QUESTIONS:
[1] D'après l'extrait sur la souveraineté, pour quelle raison la notion de souveraineté « solidaire » est-elle préférée à celle de souveraineté « partagée » ? Répondez en une à trois phrases.
[2] Citez l'extrait sur la souveraineté depuis « D’une part les » jusqu'à « ébranlent la souveraineté. ».

----- EXTRAIT DU DOCUMENT

Mireille Delmas-Marty, professeur émérite au Collège de France
En avril 2013, la Revue « Regards » a publié un débat entre Monique Chemillier-Gendreau et moi-même. Portant notamment sur la question de la souveraineté, ce débat a mis en évidence deux visions assez différentes.
Certes notre critique de la gouvernance mondiale actuelle est quasiment la même. En revanche, sur les solutions, Monique est plus radicale que moi : elle pense qu’il faut directement remettre en cause le concept de souveraineté et le supprimer. Alors que je préfère parier sur la métamorphose de la souveraineté. C’est-à-dire proposer de penser la souveraineté autrement. Dans la conception traditionnelle, le droit international s’est construit sur le dogme de l’indépendance des Etats, donc de leur autonomie, ce qui supposerait une égalité entre Etats, alors que celle-ci paraît souvent fictive. Autrement dit, il s’agit d’une vision que j’appellerais « solitaire » de la souveraineté. L’Etat est seul, il n’a en charge que les intérêts nationaux. Il n’a pas en charge les intérêts du monde. Le problème c’est que du coup, personne n’est en charge de l’intérêt mondial.
C’est pourquoi je propose, et je l’avais un peu esquissé dans le dialogue avec Monique, de passer de la souveraineté solitaire à la souveraineté « solidaire ». Il me semble préférable d’utiliser ce nouveau concept, plutôt que celui de souveraineté « partagée » plus familier mais toujours un peu inquiétant pour les Etats (quand on partage un gâteau, la part de chacun est plus petite). En revanche si on parle de souveraineté solidaire, on ne retranche rien, on ajoute quelque chose. L’idée sous-jacente est en effet que les Etats sont souverains pour défendre leurs intérêts nationaux, certes, mais aussi pour défendre l’intérêt commun de l’humanité. Par une sorte d’élargissement de leur compétence, les Etats doivent participer à cette souveraineté solidaire.
Encore faut-il souligner le fait que l’on ne va pas supprimer la souveraineté dans sa vision traditionnelle du jour au lendemain : le dogme est seulement ébranlé, mais il y a de fortes résistances et la métamorphose sera lente.
L’ébranlement du dogme de la souveraineté des Etats
Plus précisément, le dogme de la souveraineté est ébranlé par deux phénomènes.
D’une part les interdépendances, observables dans les pratiques et plus particulièrement à propos des risques : que ce soit le risque environnemental, le risque sanitaire, nucléaire, ou d’autres risques encore, la globalisation des risques menace la souveraineté des Etats parce qu’elle renforce les interdépendances (voir la Déclaration du Collegium). Même l’Etat le plus puissant du monde ne peut faire face tout seul au risque, climatique par exemple. Qu’on le veuille ou non, les interdépendances liées à la globalisation des risques ébranlent la souveraineté.
D’autre part l’ébranlement vient aussi d’un autre phénomène qui est l’universalisation des valeurs, observable avec l’apparition des Droits de l’homme et de la Justice pénale internationale, ou encore avec l’émergence des Biens publics mondiaux. Ainsi le climat, pour reprendre cet exemple, car il est au cœur de notre débat, est un bien public mondial, au sens que les économistes donnent à ce mot, c’est-à-dire un bien qui n’est pas appropriable et qui n’est pas rival. Mon usage n’empêche pas mon voisin de bénéficier aussi de ses bienfaits.

----------
----- MATÉRIEL FOURNI

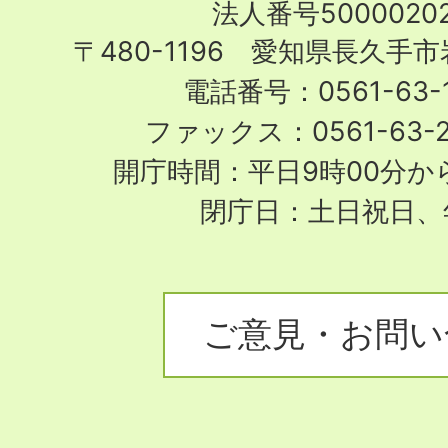
法人番号50000202
City
〒480-1196 愛知県長久手
電話番号：0561-63-1
ファックス：0561-63-
開庁時間：平日9時00分から
閉庁日：土日祝日、
ご意見・お問い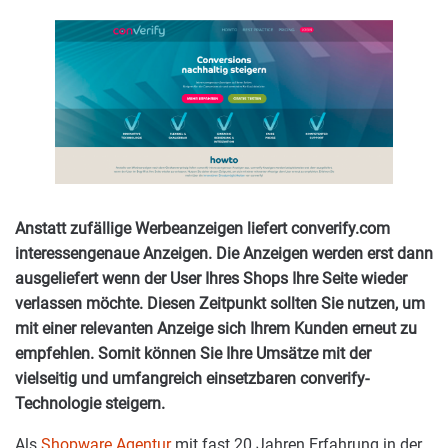
Anstatt zufällige Werbeanzeigen liefert converify.com
interessengenaue Anzeigen. Die Anzeigen werden erst dann
ausgeliefert wenn der User Ihres Shops Ihre Seite wieder
verlassen möchte. Diesen Zeitpunkt sollten Sie nutzen, um
mit einer relevanten Anzeige sich Ihrem Kunden erneut zu
empfehlen. Somit können Sie Ihre Umsätze mit der
vielseitig und umfangreich einsetzbaren converify-
Technologie steigern.
Als
Shopware Agentur
mit fast 20 Jahren Erfahrung in der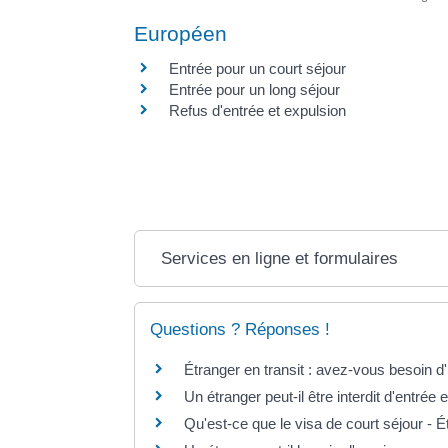
Européen
Entrée pour un court séjour
Entrée pour un long séjour
Refus d'entrée et expulsion
Services en ligne et formulaires
Questions ? Réponses !
Étranger en transit : avez-vous besoin d
Un étranger peut-il être interdit d'entrée
Qu'est-ce que le visa de court séjour -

----------

RÉSULTATS PAR TÂCHE:
[1] La souveraineté « partagée » reste inquiétante pour les États, car, comme pour un gâteau que l'on partage, la part de chacun devient plus petite. La souveraineté « solidaire » ne retranche rien et ajoute quelque chose : les États restent souverains pour défendre leurs intérêts nationaux, mais aussi l'intérêt commun de l'humanité.

[2]
D’une part les interdépendances, observables dans les pratiques et plus particulièrement à propos des risques : que ce soit le risque environnemental, le risque sanitaire, nucléaire, ou d’autres risques encore, la globalisation des risques menace la souveraineté des Etats parce qu’elle renforce les interdépendances (voir la Déclaration du Collegium). Même l’Etat le plus puissant du monde ne peut faire face tout seul au risque, climatique par exemple. Qu’on le veuille ou non, les interdépendances liées à la globalisation des risques ébranlent la souveraineté.